ANNAPOLIS -- A joint House-Senate conference committee put final touches yesterday on the state's $11.6 billion budget for next year, funneling some additional aid to Baltimore and the state's poorer subdivisions.

Conference members hailed the pact, which still must receive support tomorrow from the full House and Senate, as an effort to meet the state's social needs in lean fiscal times.

The budget is balanced, in part, by a $90.1 million tax package that will cause higher taxes on cigarettes, carryout foods and capital gains and by spending nearly $78 million less on programs than originally proposed by Gov. William Donald Schaefer. "I'm glad we were able to get a few things addressed that might otherwise have been left out," said Delegate Charles J. Ryan Jr., D-Prince George's. "The budget continues our commitment to education and the human side of government."

In their deliberations, committee members agreed to:

* Provide $11.4 million in aid to the state's poorest subdivisions, including $9.8 million for Baltimore.

* Abolish nearly 400 state jobs at the troubled Charles H. Hickey Jr. School in Baltimore County by Sept. 1 in order to put some or all of the facility for juvenile delinquents in private hands.

* Restore $500,000 for the Lida Lee Tall Learning Resources Center, the experimental Towson school that Governor Schaefer had not planned to fund next year.

* Back off from plans to close an economic development office in Hong Kong, a pet project of Governor Schaefer's, and spare Maryland Magazine, a glossy, promotional publication the House Appropriations Committee had earlier voted to abolish.

* Rescind a Senate plan to reduce by 1 percent the salaries of the state's top management staff, a proposal intended as a "message" to the administration from an angry legislature.

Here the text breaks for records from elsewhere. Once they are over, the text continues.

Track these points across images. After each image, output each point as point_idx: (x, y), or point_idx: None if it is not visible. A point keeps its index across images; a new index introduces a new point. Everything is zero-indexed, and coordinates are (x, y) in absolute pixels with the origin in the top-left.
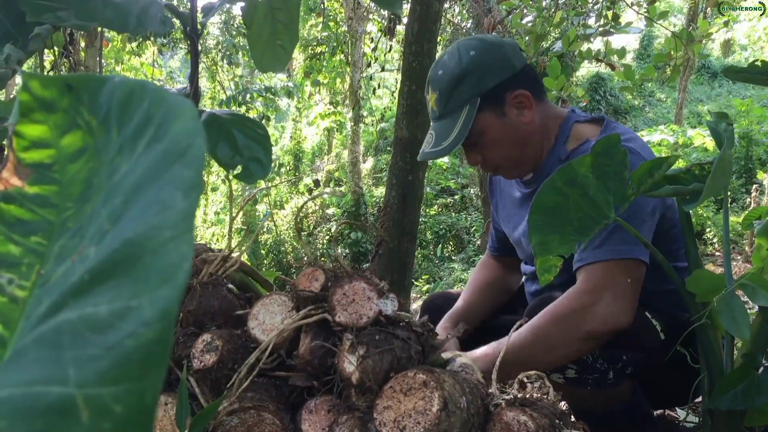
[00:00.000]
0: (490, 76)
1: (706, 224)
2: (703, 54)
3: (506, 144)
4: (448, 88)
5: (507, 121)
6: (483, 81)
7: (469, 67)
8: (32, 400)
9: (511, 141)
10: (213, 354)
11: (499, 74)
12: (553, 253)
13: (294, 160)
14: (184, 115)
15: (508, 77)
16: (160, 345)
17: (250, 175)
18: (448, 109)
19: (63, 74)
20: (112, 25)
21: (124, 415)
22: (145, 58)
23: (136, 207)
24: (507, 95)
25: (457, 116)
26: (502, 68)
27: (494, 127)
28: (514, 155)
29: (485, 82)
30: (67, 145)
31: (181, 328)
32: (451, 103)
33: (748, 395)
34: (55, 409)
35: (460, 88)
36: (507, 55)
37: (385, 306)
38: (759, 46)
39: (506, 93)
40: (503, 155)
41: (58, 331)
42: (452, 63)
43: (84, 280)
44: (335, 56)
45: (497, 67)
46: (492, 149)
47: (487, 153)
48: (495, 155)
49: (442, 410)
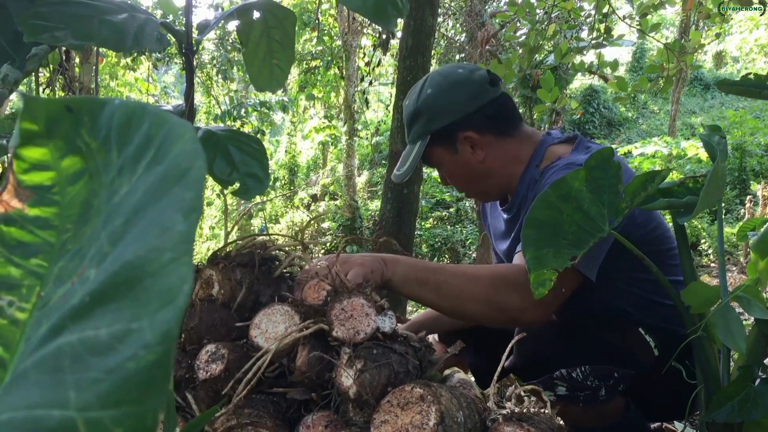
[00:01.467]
0: (439, 118)
1: (700, 235)
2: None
3: (463, 177)
4: (407, 122)
5: (460, 158)
6: (432, 121)
7: (422, 107)
8: (33, 424)
9: (467, 175)
10: (219, 363)
11: (448, 116)
12: (547, 267)
13: (289, 174)
14: (184, 137)
15: (457, 119)
16: (161, 368)
17: (247, 191)
18: (409, 140)
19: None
20: (108, 44)
21: None
22: (140, 74)
23: (137, 229)
24: (458, 135)
25: (412, 148)
26: (451, 111)
27: (448, 161)
28: (476, 185)
29: (434, 122)
30: (67, 167)
31: (179, 348)
32: (410, 135)
33: (745, 408)
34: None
35: (415, 125)
36: (462, 97)
37: (383, 323)
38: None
39: (456, 133)
40: (464, 185)
41: (58, 354)
42: (412, 97)
43: (84, 303)
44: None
45: (447, 109)
46: (453, 179)
47: (451, 181)
48: (457, 184)
49: (439, 424)
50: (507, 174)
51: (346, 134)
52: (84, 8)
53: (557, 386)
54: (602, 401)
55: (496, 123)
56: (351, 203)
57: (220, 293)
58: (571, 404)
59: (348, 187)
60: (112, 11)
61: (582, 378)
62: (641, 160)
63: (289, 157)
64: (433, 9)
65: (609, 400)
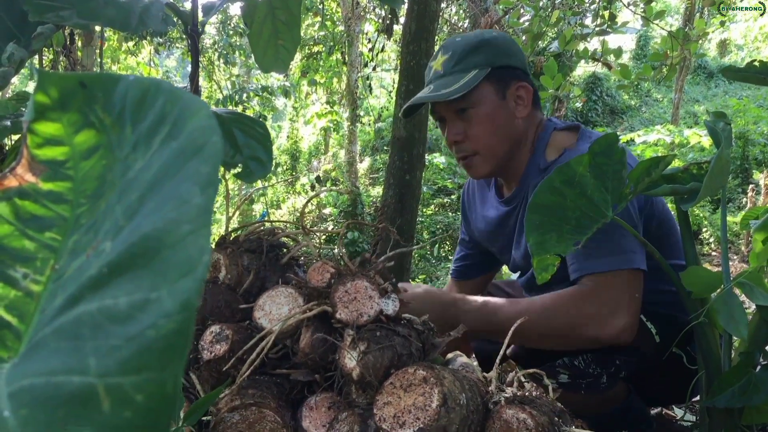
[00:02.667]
0: (506, 56)
1: (702, 224)
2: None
3: (495, 126)
4: (463, 51)
5: (503, 105)
6: (498, 56)
7: (490, 40)
8: (53, 390)
9: (500, 126)
10: (224, 344)
11: (514, 60)
12: (550, 252)
13: (291, 160)
14: (199, 113)
15: (518, 67)
16: (181, 336)
17: (250, 174)
18: (456, 69)
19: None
20: (114, 24)
21: (146, 404)
22: (142, 58)
23: (153, 202)
24: (512, 83)
25: (462, 76)
26: (517, 57)
27: (492, 103)
28: (496, 144)
29: (500, 57)
30: (80, 142)
31: None
32: (462, 63)
33: (746, 393)
34: (77, 398)
35: (475, 53)
36: (521, 54)
37: (387, 305)
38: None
39: (512, 80)
40: (487, 138)
41: (77, 322)
42: (473, 34)
43: (102, 273)
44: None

Yesterday was the last of several days of deliberations for the committee, which is charged with ironing out the numerous differences between the House and Senate versions of the budget. The decision to abolish state jobs at the Hickey School had been opposed by state employee unions and by House Appropriations Committee leaders, who argued that it was management, not rank-and-file employees, who were to blame for the facility's woes.

The proposal was backed by members of the Senate Budget and Taxation Committee and by Governor Schaefer, who called for the privatization of Hickey in his January State of the State address.

"Mostly, we felt Juvenile Services Secretary [Dr. Nancy S. Grasmick] needed the ability to go in there and decide what to do with the operation," said Senator Barbara A. Hoffman, D-Baltimore. "I don't think it will necessarily mean a wholesale change in employees but we want to keep it open."

The budget agreement also reflected lawmakers' concerns about whether an intensive campaign of lobbying by the Orioles might cause the state to back off from plans to build an eight-story, $16.5 million office building adjoining the south end of the B&O; warehouse at Camden Yards.

In committee deliberations, Delegate Howard P. Rawlings, D-Baltimore, also secured assurances from the Maryland Stadium Authority that there will be public access to the stadium's sky boxes. The proposal would provide about 240 free tickets to 20 games at the club level distributed in a "fair and equitable manner."

A slumping economy and declining tax revenues made budget deliberations a particularly complicated and heated affair this year. In addition to offsetting a projected $115.6 million deficit in the 1992 budget, lawmakers also had to develop legislation to balance the 1991 budget.

The budget includes more funds for the developmentally disabled and for a program to prevent ninth-graders from dropping out of school. Lawmakers also held to $3 million and $430,000 their respective cuts in the University of Maryland and in aid to private colleges.